##### Data records

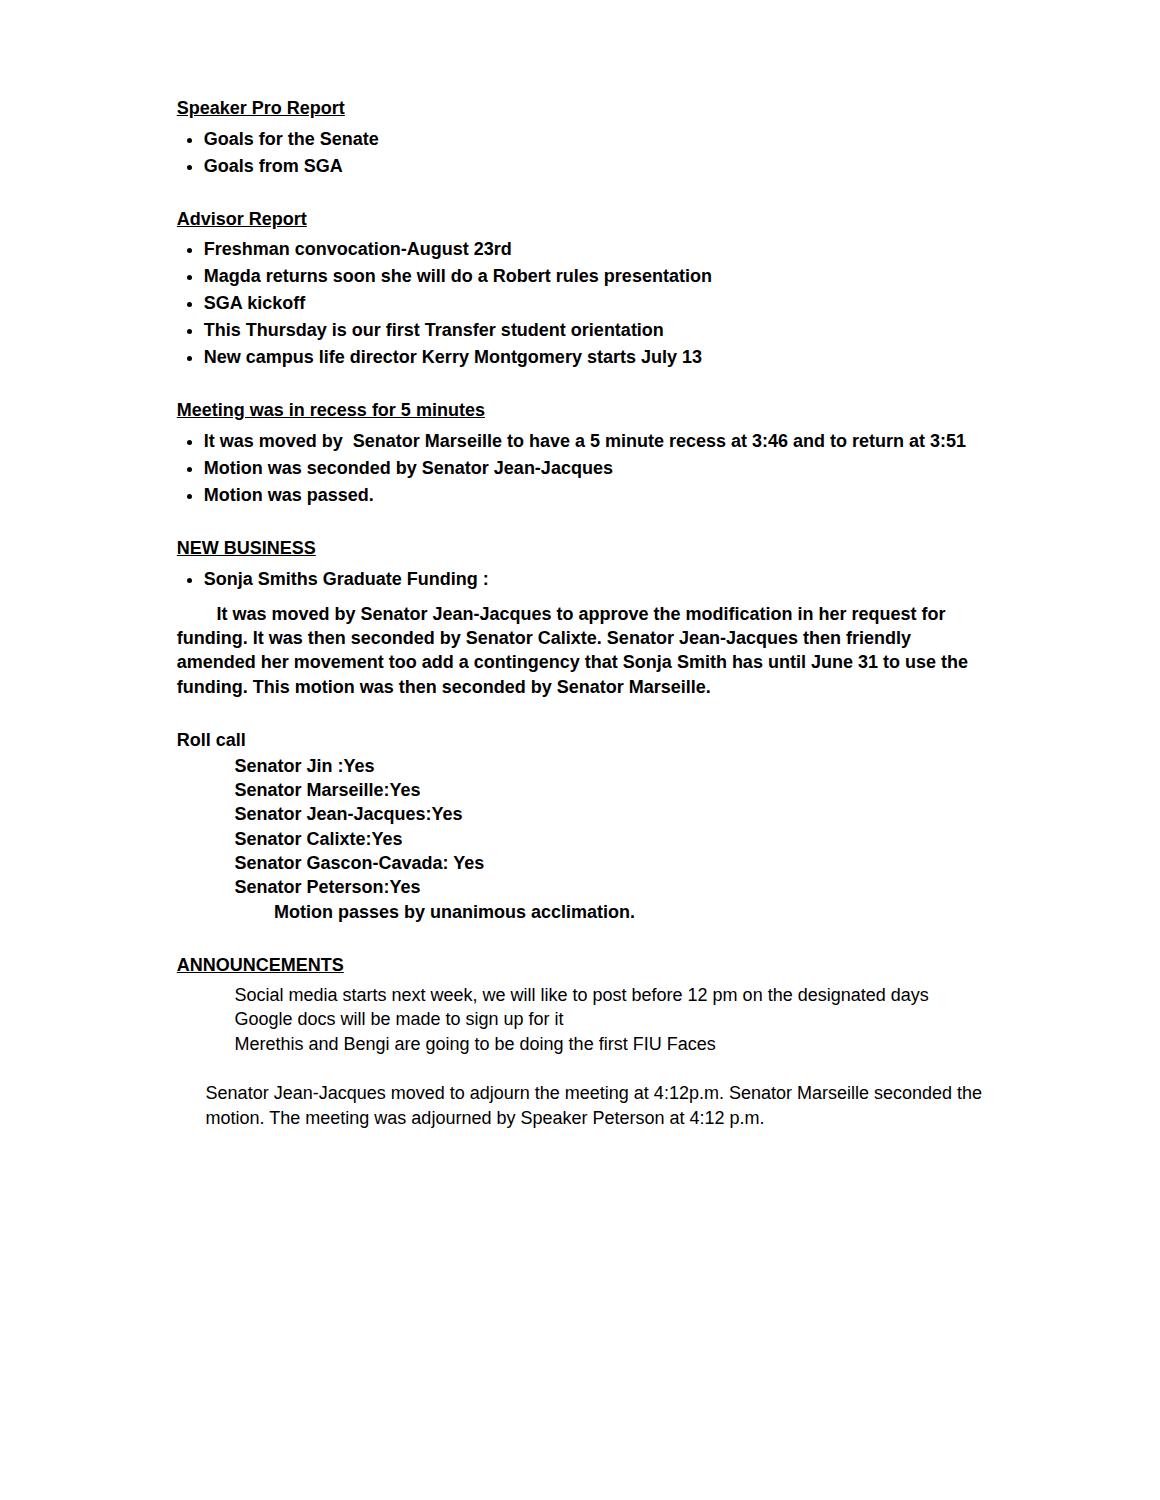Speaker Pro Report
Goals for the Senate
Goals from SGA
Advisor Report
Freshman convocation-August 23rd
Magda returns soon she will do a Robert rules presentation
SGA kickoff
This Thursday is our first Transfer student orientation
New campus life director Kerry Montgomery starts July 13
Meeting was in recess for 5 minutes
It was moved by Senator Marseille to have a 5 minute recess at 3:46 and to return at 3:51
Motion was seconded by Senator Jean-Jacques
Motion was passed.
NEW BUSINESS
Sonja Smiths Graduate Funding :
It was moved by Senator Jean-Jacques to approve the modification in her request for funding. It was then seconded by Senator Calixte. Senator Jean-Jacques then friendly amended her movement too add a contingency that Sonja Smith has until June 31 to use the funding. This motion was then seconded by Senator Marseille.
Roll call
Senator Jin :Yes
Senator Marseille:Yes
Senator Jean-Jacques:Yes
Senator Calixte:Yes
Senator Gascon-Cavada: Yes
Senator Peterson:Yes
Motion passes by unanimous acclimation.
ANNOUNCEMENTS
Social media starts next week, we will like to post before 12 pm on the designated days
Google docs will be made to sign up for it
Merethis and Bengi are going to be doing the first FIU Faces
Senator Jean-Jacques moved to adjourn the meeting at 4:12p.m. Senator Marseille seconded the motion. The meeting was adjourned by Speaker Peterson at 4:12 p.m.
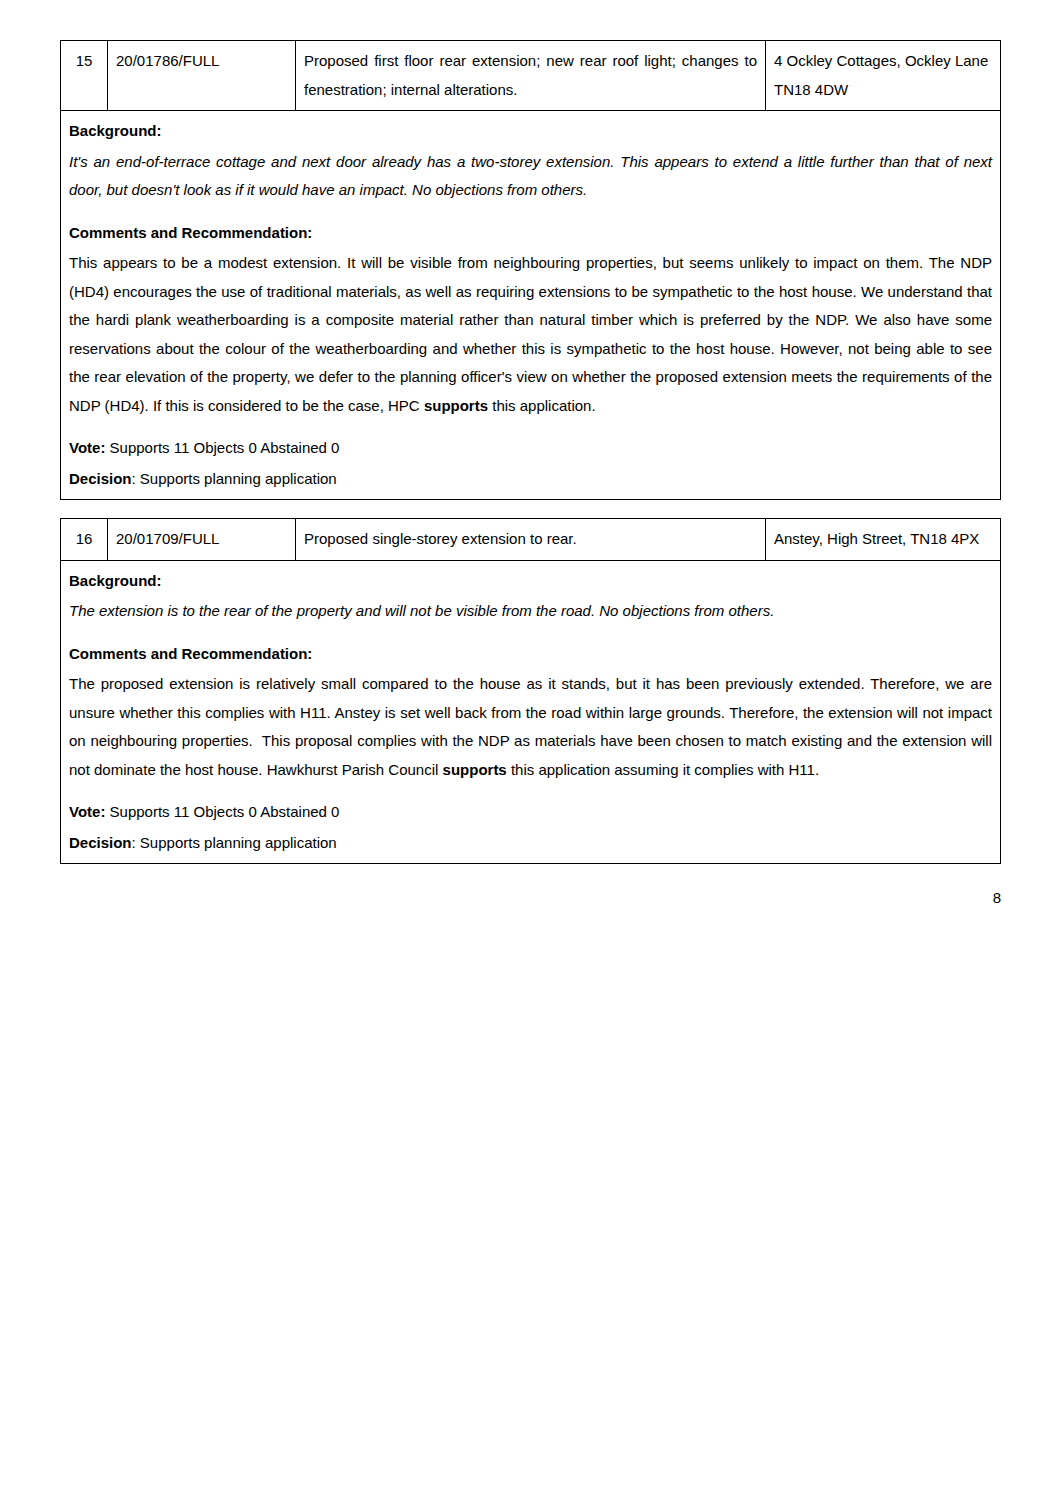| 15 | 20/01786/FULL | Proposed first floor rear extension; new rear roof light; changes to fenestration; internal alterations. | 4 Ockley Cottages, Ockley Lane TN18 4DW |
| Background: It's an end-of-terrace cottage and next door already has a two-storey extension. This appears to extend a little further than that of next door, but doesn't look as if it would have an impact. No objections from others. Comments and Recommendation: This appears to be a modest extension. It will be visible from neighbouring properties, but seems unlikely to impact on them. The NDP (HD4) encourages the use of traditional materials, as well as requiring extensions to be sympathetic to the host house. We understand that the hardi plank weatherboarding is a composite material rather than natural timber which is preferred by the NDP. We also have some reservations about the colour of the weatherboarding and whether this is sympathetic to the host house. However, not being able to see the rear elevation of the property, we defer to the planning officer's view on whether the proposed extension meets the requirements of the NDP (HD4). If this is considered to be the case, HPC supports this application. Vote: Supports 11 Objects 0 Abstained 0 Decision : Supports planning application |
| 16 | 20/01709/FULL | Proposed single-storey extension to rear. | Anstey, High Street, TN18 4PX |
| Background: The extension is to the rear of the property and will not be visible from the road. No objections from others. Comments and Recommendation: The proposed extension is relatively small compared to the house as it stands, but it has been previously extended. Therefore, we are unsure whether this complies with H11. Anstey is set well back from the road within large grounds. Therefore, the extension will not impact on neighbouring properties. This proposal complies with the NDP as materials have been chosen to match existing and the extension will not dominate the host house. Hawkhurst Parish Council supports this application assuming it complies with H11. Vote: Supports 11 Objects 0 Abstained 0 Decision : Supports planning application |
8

##########

Exercise directions
A bare number is the whole answer: how many lines in the listing hold the string "seconded".

Answer section
3